(AIM OF THE TASK) From the line that contains "Оринтеровочное название игры —" to the last line of the records below, copy everything exactly, both ends included.

(TASK INPUT)

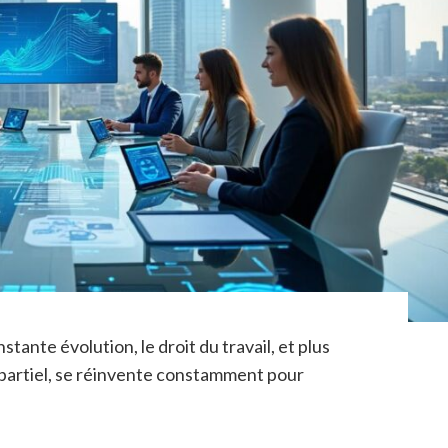
ante évolution, le droit du travail, et plus
 partiel, se réinvente constamment pour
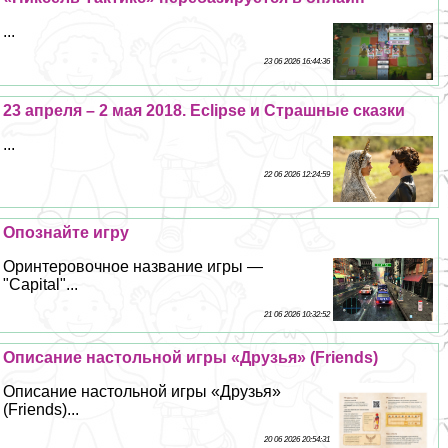
...
23 06 2026 16:44:36
23 апреля – 2 мая 2018. Eclipse и Страшные сказки
...
22 06 2026 12:24:59
Опознайте игру
Оринтеровочное название игры —
"Capital"...
21 06 2026 10:32:52
Описание настольной игры «Друзья» (Friends)
Описание настольной игры «Друзья»
(Friends)...
20 06 2026 20:54:31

(EXERCISE OUTPUT)
Оринтеровочное название игры —
"Capital"...
21 06 2026 10:32:52
Описание настольной игры «Друзья» (Friends)
Описание настольной игры «Друзья»
(Friends)...
20 06 2026 20:54:31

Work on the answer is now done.